DATA TO USE:

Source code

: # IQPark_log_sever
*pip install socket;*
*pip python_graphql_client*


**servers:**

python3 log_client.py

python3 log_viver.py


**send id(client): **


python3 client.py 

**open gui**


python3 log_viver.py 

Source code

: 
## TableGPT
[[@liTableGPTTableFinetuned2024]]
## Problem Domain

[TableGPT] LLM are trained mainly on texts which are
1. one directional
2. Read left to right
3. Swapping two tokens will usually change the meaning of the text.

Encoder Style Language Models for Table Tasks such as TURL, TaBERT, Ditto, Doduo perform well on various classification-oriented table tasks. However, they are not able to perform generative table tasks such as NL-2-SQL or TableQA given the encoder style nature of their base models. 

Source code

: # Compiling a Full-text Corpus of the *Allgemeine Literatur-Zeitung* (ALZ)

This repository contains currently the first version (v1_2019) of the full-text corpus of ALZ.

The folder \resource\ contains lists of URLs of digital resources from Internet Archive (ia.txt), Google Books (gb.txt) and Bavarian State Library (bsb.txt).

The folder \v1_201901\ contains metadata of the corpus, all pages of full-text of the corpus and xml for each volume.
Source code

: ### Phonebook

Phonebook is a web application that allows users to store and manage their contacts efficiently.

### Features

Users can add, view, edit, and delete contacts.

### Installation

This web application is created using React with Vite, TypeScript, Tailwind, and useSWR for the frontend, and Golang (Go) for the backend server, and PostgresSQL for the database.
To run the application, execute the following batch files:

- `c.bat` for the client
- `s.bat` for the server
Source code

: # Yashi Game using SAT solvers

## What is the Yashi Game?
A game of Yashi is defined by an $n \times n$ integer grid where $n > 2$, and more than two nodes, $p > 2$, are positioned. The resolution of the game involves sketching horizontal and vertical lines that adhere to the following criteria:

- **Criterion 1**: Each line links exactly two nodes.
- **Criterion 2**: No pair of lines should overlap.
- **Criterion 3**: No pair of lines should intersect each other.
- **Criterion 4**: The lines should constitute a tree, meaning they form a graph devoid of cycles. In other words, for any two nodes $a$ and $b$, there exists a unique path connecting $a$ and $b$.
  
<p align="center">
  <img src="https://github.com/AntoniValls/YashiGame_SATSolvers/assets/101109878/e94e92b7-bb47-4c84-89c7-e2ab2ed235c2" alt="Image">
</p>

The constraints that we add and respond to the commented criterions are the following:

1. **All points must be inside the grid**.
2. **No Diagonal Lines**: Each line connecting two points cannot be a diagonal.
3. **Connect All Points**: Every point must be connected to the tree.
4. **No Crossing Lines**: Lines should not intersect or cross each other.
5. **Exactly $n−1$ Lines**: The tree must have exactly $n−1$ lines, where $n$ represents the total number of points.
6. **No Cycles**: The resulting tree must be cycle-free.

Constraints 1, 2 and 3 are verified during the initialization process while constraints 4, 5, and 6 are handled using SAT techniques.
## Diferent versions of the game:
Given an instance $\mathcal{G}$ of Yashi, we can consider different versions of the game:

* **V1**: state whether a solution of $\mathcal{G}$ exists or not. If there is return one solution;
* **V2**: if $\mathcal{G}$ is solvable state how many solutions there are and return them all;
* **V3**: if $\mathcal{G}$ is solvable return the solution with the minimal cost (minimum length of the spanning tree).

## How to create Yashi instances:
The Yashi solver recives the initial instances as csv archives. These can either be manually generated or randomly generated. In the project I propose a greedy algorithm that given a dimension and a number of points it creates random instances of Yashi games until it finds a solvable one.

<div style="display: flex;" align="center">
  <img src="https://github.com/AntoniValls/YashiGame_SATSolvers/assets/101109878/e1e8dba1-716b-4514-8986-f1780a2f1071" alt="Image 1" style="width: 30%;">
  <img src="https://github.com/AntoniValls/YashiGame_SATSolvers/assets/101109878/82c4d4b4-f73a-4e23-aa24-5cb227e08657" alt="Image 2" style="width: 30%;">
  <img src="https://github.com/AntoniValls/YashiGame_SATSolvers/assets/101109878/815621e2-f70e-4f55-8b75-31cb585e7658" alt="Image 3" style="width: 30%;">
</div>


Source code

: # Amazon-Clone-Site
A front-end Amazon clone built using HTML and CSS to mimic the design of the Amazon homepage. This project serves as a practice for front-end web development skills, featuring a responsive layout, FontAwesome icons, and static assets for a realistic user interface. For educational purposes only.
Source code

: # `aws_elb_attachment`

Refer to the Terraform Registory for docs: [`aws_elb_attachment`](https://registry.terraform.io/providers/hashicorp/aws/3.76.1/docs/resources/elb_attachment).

WORK REQUEST: Reproduce all of the records with every instance of "web application" swapped for "web app", leaving everything else unchanged.

ANSWER BOX:
Source code

: # IQPark_log_sever
*pip install socket;*
*pip python_graphql_client*


**servers:**

python3 log_client.py

python3 log_viver.py


**send id(client): **


python3 client.py 

**open gui**


python3 log_viver.py 

Source code

: 
## TableGPT
[[@liTableGPTTableFinetuned2024]]
## Problem Domain

[TableGPT] LLM are trained mainly on texts which are
1. one directional
2. Read left to right
3. Swapping two tokens will usually change the meaning of the text.

Encoder Style Language Models for Table Tasks such as TURL, TaBERT, Ditto, Doduo perform well on various classification-oriented table tasks. However, they are not able to perform generative table tasks such as NL-2-SQL or TableQA given the encoder style nature of their base models. 

Source code

: # Compiling a Full-text Corpus of the *Allgemeine Literatur-Zeitung* (ALZ)

This repository contains currently the first version (v1_2019) of the full-text corpus of ALZ.

The folder \resource\ contains lists of URLs of digital resources from Internet Archive (ia.txt), Google Books (gb.txt) and Bavarian State Library (bsb.txt).

The folder \v1_201901\ contains metadata of the corpus, all pages of full-text of the corpus and xml for each volume.
Source code

: ### Phonebook

Phonebook is a web app that allows users to store and manage their contacts efficiently.

### Features

Users can add, view, edit, and delete contacts.

### Installation

This web app is created using React with Vite, TypeScript, Tailwind, and useSWR for the frontend, and Golang (Go) for the backend server, and PostgresSQL for the database.
To run the application, execute the following batch files:

- `c.bat` for the client
- `s.bat` for the server
Source code

: # Yashi Game using SAT solvers

## What is the Yashi Game?
A game of Yashi is defined by an $n \times n$ integer grid where $n > 2$, and more than two nodes, $p > 2$, are positioned. The resolution of the game involves sketching horizontal and vertical lines that adhere to the following criteria:

- **Criterion 1**: Each line links exactly two nodes.
- **Criterion 2**: No pair of lines should overlap.
- **Criterion 3**: No pair of lines should intersect each other.
- **Criterion 4**: The lines should constitute a tree, meaning they form a graph devoid of cycles. In other words, for any two nodes $a$ and $b$, there exists a unique path connecting $a$ and $b$.
  
<p align="center">
  <img src="https://github.com/AntoniValls/YashiGame_SATSolvers/assets/101109878/e94e92b7-bb47-4c84-89c7-e2ab2ed235c2" alt="Image">
</p>

The constraints that we add and respond to the commented criterions are the following:

1. **All points must be inside the grid**.
2. **No Diagonal Lines**: Each line connecting two points cannot be a diagonal.
3. **Connect All Points**: Every point must be connected to the tree.
4. **No Crossing Lines**: Lines should not intersect or cross each other.
5. **Exactly $n−1$ Lines**: The tree must have exactly $n−1$ lines, where $n$ represents the total number of points.
6. **No Cycles**: The resulting tree must be cycle-free.

Constraints 1, 2 and 3 are verified during the initialization process while constraints 4, 5, and 6 are handled using SAT techniques.
## Diferent versions of the game:
Given an instance $\mathcal{G}$ of Yashi, we can consider different versions of the game:

* **V1**: state whether a solution of $\mathcal{G}$ exists or not. If there is return one solution;
* **V2**: if $\mathcal{G}$ is solvable state how many solutions there are and return them all;
* **V3**: if $\mathcal{G}$ is solvable return the solution with the minimal cost (minimum length of the spanning tree).

## How to create Yashi instances:
The Yashi solver recives the initial instances as csv archives. These can either be manually generated or randomly generated. In the project I propose a greedy algorithm that given a dimension and a number of points it creates random instances of Yashi games until it finds a solvable one.

<div style="display: flex;" align="center">
  <img src="https://github.com/AntoniValls/YashiGame_SATSolvers/assets/101109878/e1e8dba1-716b-4514-8986-f1780a2f1071" alt="Image 1" style="width: 30%;">
  <img src="https://github.com/AntoniValls/YashiGame_SATSolvers/assets/101109878/82c4d4b4-f73a-4e23-aa24-5cb227e08657" alt="Image 2" style="width: 30%;">
  <img src="https://github.com/AntoniValls/YashiGame_SATSolvers/assets/101109878/815621e2-f70e-4f55-8b75-31cb585e7658" alt="Image 3" style="width: 30%;">
</div>


Source code

: # Amazon-Clone-Site
A front-end Amazon clone built using HTML and CSS to mimic the design of the Amazon homepage. This project serves as a practice for front-end web development skills, featuring a responsive layout, FontAwesome icons, and static assets for a realistic user interface. For educational purposes only.
Source code

: # `aws_elb_attachment`

Refer to the Terraform Registory for docs: [`aws_elb_attachment`](https://registry.terraform.io/providers/hashicorp/aws/3.76.1/docs/resources/elb_attachment).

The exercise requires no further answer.